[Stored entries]
========================================

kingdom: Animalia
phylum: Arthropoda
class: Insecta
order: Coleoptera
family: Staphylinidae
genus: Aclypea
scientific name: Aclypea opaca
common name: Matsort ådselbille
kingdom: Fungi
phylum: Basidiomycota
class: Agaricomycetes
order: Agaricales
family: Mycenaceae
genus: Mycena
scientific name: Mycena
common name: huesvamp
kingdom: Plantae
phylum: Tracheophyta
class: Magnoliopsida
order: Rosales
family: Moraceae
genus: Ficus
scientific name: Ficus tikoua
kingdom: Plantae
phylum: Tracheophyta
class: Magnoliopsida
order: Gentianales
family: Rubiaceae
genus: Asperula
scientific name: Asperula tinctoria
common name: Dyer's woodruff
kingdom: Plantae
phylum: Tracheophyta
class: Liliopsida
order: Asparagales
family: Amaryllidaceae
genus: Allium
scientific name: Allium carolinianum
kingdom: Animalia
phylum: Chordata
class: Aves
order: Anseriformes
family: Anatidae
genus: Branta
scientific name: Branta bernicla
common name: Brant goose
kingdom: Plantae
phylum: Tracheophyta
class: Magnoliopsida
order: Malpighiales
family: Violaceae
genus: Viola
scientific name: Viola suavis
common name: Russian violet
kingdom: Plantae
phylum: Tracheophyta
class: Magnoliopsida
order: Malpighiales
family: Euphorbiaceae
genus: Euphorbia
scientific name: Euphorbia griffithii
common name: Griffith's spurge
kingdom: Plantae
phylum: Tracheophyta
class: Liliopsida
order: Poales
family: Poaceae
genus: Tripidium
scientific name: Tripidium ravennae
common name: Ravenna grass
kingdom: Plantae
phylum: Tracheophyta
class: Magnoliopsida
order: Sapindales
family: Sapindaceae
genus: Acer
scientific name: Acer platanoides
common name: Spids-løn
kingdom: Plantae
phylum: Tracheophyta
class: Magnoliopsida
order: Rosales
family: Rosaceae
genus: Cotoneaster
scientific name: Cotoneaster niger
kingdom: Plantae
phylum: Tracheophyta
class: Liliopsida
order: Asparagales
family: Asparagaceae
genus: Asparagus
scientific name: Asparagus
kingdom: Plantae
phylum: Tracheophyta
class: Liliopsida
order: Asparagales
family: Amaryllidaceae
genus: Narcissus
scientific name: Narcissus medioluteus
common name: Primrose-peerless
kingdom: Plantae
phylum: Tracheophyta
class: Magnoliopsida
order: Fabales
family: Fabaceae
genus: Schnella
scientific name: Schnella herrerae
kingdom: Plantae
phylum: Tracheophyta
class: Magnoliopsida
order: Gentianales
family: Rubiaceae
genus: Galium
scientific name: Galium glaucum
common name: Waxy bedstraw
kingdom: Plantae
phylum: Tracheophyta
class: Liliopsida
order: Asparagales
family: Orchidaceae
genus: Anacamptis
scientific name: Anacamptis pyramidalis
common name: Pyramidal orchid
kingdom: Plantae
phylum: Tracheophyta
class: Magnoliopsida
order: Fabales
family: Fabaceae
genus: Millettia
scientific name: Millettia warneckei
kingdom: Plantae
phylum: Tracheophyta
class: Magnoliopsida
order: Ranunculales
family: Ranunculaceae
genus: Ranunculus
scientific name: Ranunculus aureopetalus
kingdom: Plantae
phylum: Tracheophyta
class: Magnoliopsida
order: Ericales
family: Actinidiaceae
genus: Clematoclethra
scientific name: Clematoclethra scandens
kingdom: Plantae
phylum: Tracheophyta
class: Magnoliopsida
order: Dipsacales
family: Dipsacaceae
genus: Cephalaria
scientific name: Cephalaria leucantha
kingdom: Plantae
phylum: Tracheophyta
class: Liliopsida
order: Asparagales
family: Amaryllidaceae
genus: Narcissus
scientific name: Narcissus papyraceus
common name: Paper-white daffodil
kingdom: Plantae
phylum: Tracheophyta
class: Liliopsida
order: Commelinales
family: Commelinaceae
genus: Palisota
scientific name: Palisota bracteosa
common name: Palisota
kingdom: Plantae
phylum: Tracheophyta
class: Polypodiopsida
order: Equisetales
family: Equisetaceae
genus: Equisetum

========================================

> [Work to do]:
Copy the rows, starting from the first line and ending with the line that contains "scientific name: Allium carolinianum". Include that last line.

> [Output for this exercise]:
kingdom: Animalia
phylum: Arthropoda
class: Insecta
order: Coleoptera
family: Staphylinidae
genus: Aclypea
scientific name: Aclypea opaca
common name: Matsort ådselbille
kingdom: Fungi
phylum: Basidiomycota
class: Agaricomycetes
order: Agaricales
family: Mycenaceae
genus: Mycena
scientific name: Mycena
common name: huesvamp
kingdom: Plantae
phylum: Tracheophyta
class: Magnoliopsida
order: Rosales
family: Moraceae
genus: Ficus
scientific name: Ficus tikoua
kingdom: Plantae
phylum: Tracheophyta
class: Magnoliopsida
order: Gentianales
family: Rubiaceae
genus: Asperula
scientific name: Asperula tinctoria
common name: Dyer's woodruff
kingdom: Plantae
phylum: Tracheophyta
class: Liliopsida
order: Asparagales
family: Amaryllidaceae
genus: Allium
scientific name: Allium carolinianum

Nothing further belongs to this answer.